Brief:
Two lines mark the range in the entries below: the one holding "am avut nici" and the one holding "junglă și mă gândeam că alți colegi au fost". Set down those two and all lines between them, exactly.

Materials provided:
┄┄┄┄┄┄┄┄┄┄

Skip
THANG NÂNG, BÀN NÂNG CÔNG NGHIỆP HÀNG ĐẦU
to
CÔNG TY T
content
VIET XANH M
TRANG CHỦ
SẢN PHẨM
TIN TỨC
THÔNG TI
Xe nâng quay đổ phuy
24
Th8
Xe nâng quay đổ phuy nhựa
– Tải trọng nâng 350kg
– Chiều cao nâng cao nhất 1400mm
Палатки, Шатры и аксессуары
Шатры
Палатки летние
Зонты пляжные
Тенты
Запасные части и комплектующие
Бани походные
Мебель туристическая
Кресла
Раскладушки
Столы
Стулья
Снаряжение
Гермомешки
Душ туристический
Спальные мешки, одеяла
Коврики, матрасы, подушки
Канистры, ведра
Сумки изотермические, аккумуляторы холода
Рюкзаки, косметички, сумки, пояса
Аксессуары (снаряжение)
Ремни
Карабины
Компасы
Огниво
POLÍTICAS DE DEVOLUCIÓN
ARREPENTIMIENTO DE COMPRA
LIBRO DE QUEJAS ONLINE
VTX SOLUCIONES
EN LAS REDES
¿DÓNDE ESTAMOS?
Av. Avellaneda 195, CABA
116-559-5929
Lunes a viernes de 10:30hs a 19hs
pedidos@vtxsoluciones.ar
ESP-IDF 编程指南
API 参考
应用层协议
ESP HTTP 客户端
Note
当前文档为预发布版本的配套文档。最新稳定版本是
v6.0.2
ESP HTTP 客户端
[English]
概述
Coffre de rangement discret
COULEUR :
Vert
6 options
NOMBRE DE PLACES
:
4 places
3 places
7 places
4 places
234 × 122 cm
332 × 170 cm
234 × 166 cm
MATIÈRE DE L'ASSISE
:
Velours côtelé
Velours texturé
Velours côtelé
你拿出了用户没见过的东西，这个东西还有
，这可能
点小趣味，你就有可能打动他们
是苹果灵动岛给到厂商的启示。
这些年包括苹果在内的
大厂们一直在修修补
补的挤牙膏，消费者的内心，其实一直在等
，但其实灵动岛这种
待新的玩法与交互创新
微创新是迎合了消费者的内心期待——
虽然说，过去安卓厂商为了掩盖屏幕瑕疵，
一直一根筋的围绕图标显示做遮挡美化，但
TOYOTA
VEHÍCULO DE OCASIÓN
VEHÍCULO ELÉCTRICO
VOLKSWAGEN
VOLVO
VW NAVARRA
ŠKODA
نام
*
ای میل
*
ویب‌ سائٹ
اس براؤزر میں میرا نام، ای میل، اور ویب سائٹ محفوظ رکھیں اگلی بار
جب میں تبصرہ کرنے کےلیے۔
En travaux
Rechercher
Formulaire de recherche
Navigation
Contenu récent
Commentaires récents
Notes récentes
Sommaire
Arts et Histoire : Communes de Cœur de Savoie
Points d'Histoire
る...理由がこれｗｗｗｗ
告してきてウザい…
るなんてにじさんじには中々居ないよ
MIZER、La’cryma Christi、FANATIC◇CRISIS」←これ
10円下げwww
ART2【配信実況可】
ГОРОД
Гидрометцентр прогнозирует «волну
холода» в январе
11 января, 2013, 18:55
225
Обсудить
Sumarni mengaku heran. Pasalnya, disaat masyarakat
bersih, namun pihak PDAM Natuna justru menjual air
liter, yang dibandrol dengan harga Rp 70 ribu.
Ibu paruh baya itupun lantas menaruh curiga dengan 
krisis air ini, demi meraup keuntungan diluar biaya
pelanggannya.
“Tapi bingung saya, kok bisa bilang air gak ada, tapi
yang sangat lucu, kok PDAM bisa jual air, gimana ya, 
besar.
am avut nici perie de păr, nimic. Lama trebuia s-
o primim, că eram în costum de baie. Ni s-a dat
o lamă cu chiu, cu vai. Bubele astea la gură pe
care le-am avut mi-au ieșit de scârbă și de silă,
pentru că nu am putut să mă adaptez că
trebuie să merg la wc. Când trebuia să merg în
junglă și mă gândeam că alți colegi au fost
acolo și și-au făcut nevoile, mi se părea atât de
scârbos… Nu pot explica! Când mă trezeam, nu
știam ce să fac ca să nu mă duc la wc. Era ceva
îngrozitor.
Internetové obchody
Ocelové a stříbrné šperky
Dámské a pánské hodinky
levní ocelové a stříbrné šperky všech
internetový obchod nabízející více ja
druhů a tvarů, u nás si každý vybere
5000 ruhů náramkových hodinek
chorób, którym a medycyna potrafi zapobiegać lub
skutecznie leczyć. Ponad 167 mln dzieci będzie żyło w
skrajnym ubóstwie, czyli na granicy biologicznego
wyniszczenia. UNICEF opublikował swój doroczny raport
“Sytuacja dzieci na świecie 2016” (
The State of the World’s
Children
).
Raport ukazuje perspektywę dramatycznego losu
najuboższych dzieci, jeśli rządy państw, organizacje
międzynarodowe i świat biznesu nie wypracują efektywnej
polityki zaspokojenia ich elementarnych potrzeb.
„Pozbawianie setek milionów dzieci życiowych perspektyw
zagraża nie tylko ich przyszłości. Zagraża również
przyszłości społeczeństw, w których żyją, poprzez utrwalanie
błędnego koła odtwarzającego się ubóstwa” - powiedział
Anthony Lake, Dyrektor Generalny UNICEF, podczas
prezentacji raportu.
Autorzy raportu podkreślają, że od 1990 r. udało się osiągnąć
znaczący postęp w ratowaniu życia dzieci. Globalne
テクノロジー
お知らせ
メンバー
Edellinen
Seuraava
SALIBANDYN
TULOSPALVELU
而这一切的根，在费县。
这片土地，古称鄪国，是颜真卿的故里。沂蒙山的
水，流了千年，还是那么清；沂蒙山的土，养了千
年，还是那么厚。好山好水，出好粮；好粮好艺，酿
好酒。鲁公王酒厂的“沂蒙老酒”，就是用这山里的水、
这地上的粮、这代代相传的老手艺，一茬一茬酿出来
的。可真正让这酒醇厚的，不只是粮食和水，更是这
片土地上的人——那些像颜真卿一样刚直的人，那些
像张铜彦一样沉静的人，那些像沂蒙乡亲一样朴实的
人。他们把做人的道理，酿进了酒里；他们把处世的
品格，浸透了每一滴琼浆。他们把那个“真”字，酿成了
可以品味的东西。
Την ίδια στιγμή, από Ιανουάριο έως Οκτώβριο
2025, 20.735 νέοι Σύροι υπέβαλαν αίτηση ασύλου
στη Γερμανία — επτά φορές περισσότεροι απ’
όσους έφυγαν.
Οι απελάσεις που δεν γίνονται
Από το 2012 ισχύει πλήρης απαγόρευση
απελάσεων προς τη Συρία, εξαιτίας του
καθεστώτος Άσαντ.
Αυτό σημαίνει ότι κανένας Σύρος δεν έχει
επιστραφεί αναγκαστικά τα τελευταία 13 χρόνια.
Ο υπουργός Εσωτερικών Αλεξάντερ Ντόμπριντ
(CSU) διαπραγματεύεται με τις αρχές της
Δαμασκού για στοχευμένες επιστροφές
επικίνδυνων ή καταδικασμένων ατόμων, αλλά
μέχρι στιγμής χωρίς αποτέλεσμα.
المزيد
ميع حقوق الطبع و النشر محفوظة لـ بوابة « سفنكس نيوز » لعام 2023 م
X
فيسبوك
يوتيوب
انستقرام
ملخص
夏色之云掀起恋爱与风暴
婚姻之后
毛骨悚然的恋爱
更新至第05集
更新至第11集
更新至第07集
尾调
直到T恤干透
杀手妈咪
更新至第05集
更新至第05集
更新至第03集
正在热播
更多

┄┄┄┄┄┄┄┄┄┄

Result of this task:
am avut nici perie de păr, nimic. Lama trebuia s-
o primim, că eram în costum de baie. Ni s-a dat
o lamă cu chiu, cu vai. Bubele astea la gură pe
care le-am avut mi-au ieșit de scârbă și de silă,
pentru că nu am putut să mă adaptez că
trebuie să merg la wc. Când trebuia să merg în
junglă și mă gândeam că alți colegi au fost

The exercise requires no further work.